### Description of the task
Please copy out the entries exactly, skipping any pictures.

»»

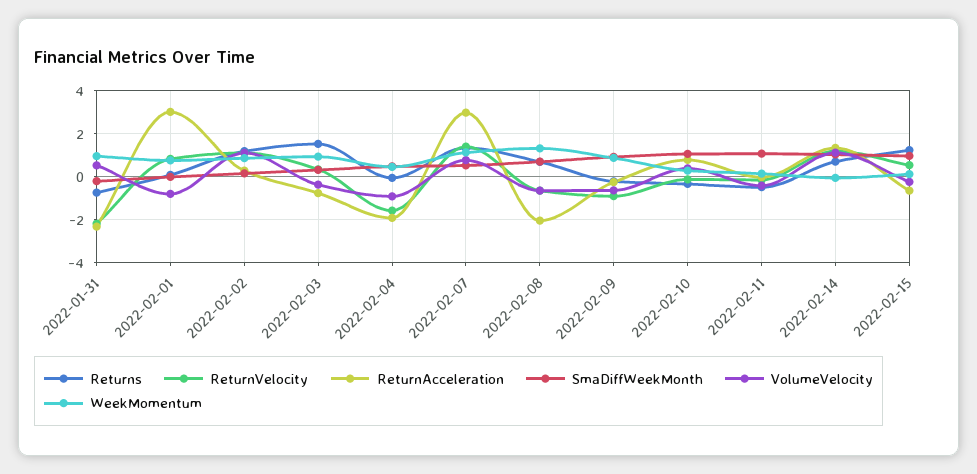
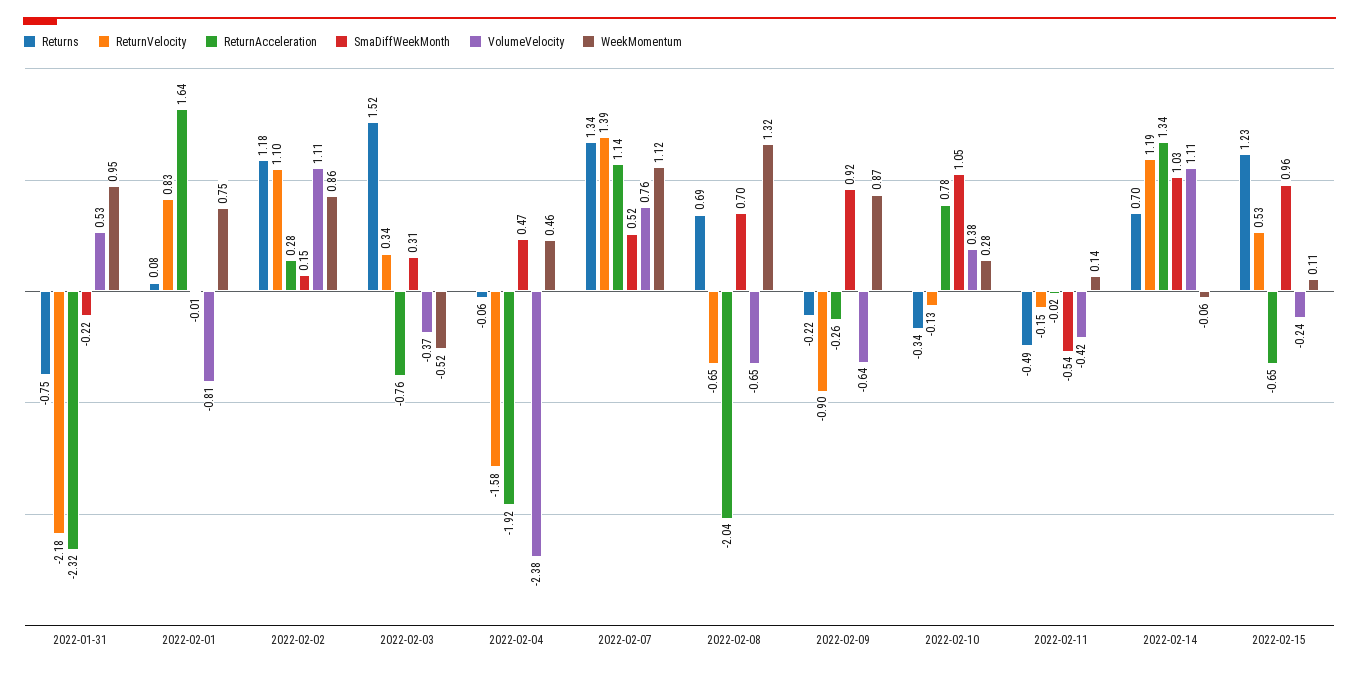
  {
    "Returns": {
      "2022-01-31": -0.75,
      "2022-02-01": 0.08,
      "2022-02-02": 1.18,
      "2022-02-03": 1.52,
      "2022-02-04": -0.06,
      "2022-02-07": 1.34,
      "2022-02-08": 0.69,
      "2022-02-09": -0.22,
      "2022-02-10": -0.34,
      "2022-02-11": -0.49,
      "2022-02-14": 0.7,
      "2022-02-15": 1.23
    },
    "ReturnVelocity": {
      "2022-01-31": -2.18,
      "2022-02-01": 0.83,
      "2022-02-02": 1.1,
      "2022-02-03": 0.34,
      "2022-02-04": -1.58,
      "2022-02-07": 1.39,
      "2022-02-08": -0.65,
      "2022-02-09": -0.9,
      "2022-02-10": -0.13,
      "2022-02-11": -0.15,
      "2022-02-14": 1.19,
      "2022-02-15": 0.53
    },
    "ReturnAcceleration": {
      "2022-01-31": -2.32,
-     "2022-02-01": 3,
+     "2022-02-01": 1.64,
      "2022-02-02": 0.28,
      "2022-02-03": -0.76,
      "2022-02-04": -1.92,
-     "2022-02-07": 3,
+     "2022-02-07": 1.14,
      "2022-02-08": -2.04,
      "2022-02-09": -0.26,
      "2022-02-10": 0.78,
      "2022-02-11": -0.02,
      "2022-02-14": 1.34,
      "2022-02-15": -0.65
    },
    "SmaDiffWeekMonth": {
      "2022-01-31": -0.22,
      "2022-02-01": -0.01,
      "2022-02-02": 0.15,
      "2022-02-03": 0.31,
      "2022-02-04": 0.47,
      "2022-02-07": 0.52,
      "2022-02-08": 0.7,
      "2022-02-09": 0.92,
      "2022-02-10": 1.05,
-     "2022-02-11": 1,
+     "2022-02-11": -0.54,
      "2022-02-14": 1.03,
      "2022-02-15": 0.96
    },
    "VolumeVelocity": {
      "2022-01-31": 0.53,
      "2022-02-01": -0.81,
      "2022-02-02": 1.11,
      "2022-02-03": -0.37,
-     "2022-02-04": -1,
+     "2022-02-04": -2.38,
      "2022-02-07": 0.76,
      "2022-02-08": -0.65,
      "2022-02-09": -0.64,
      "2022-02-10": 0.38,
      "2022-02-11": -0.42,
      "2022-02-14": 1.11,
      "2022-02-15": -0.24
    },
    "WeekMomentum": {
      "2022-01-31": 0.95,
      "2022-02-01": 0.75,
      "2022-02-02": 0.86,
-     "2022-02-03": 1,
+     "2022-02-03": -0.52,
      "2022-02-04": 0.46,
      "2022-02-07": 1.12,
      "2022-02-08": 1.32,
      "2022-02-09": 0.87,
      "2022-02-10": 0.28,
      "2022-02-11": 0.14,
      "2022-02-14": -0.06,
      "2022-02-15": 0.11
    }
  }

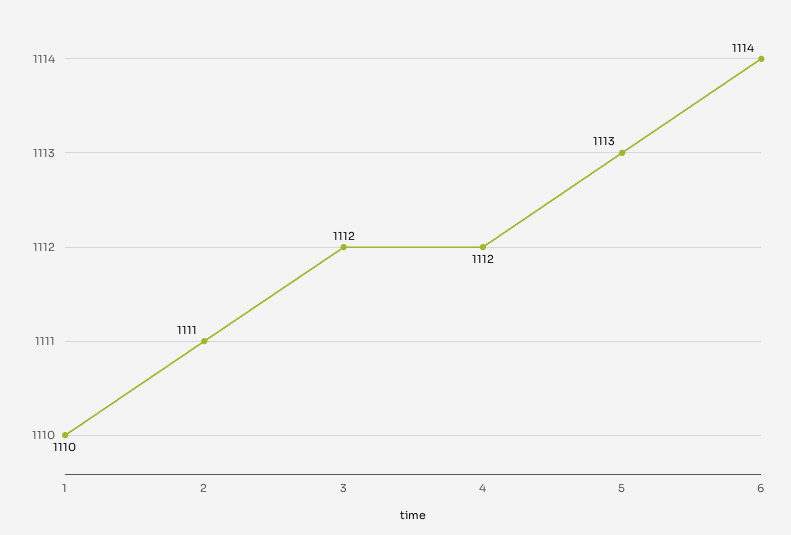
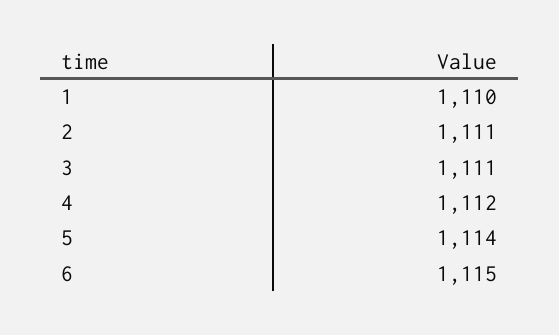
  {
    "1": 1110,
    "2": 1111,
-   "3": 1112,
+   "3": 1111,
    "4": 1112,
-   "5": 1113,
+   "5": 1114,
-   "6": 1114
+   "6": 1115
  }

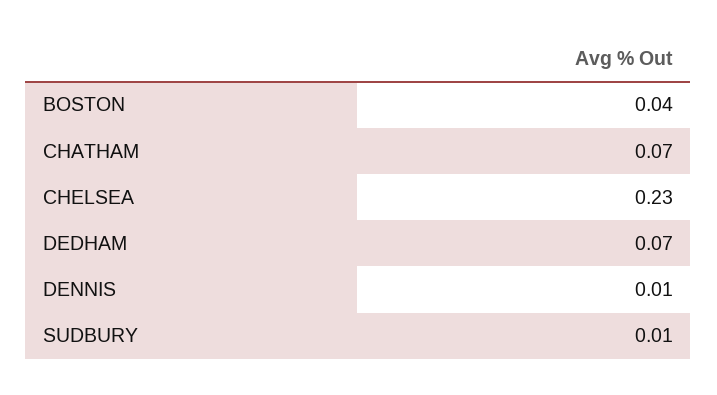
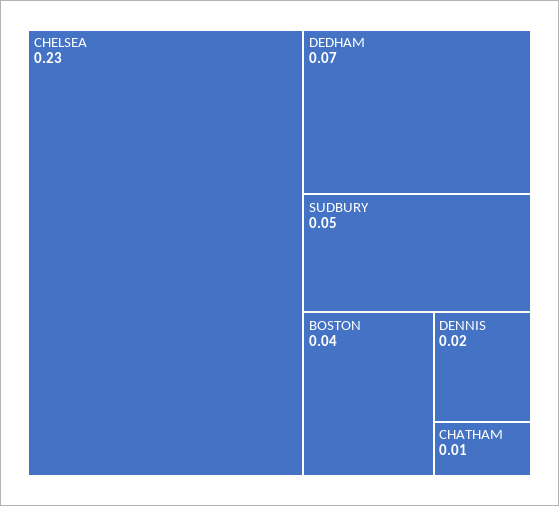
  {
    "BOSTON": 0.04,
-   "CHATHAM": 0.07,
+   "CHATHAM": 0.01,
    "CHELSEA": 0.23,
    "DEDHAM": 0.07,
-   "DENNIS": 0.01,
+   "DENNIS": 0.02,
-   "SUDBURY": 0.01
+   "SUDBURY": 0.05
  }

««

### Task solution
  {
    "Returns": {
      "2022-01-31": -0.75,
      "2022-02-01": 0.08,
      "2022-02-02": 1.18,
      "2022-02-03": 1.52,
      "2022-02-04": -0.06,
      "2022-02-07": 1.34,
      "2022-02-08": 0.69,
      "2022-02-09": -0.22,
      "2022-02-10": -0.34,
      "2022-02-11": -0.49,
      "2022-02-14": 0.7,
      "2022-02-15": 1.23
    },
    "ReturnVelocity": {
      "2022-01-31": -2.18,
      "2022-02-01": 0.83,
      "2022-02-02": 1.1,
      "2022-02-03": 0.34,
      "2022-02-04": -1.58,
      "2022-02-07": 1.39,
      "2022-02-08": -0.65,
      "2022-02-09": -0.9,
      "2022-02-10": -0.13,
      "2022-02-11": -0.15,
      "2022-02-14": 1.19,
      "2022-02-15": 0.53
    },
    "ReturnAcceleration": {
      "2022-01-31": -2.32,
-     "2022-02-01": 3,
+     "2022-02-01": 1.64,
      "2022-02-02": 0.28,
      "2022-02-03": -0.76,
      "2022-02-04": -1.92,
-     "2022-02-07": 3,
+     "2022-02-07": 1.14,
      "2022-02-08": -2.04,
      "2022-02-09": -0.26,
      "2022-02-10": 0.78,
      "2022-02-11": -0.02,
      "2022-02-14": 1.34,
      "2022-02-15": -0.65
    },
    "SmaDiffWeekMonth": {
      "2022-01-31": -0.22,
      "2022-02-01": -0.01,
      "2022-02-02": 0.15,
      "2022-02-03": 0.31,
      "2022-02-04": 0.47,
      "2022-02-07": 0.52,
      "2022-02-08": 0.7,
      "2022-02-09": 0.92,
      "2022-02-10": 1.05,
-     "2022-02-11": 1,
+     "2022-02-11": -0.54,
      "2022-02-14": 1.03,
      "2022-02-15": 0.96
    },
    "VolumeVelocity": {
      "2022-01-31": 0.53,
      "2022-02-01": -0.81,
      "2022-02-02": 1.11,
      "2022-02-03": -0.37,
-     "2022-02-04": -1,
+     "2022-02-04": -2.38,
      "2022-02-07": 0.76,
      "2022-02-08": -0.65,
      "2022-02-09": -0.64,
      "2022-02-10": 0.38,
      "2022-02-11": -0.42,
      "2022-02-14": 1.11,
      "2022-02-15": -0.24
    },
    "WeekMomentum": {
      "2022-01-31": 0.95,
      "2022-02-01": 0.75,
      "2022-02-02": 0.86,
-     "2022-02-03": 1,
+     "2022-02-03": -0.52,
      "2022-02-04": 0.46,
      "2022-02-07": 1.12,
      "2022-02-08": 1.32,
      "2022-02-09": 0.87,
      "2022-02-10": 0.28,
      "2022-02-11": 0.14,
      "2022-02-14": -0.06,
      "2022-02-15": 0.11
    }
  }

  {
    "1": 1110,
    "2": 1111,
-   "3": 1112,
+   "3": 1111,
    "4": 1112,
-   "5": 1113,
+   "5": 1114,
-   "6": 1114
+   "6": 1115
  }

  {
    "BOSTON": 0.04,
-   "CHATHAM": 0.07,
+   "CHATHAM": 0.01,
    "CHELSEA": 0.23,
    "DEDHAM": 0.07,
-   "DENNIS": 0.01,
+   "DENNIS": 0.02,
-   "SUDBURY": 0.01
+   "SUDBURY": 0.05
  }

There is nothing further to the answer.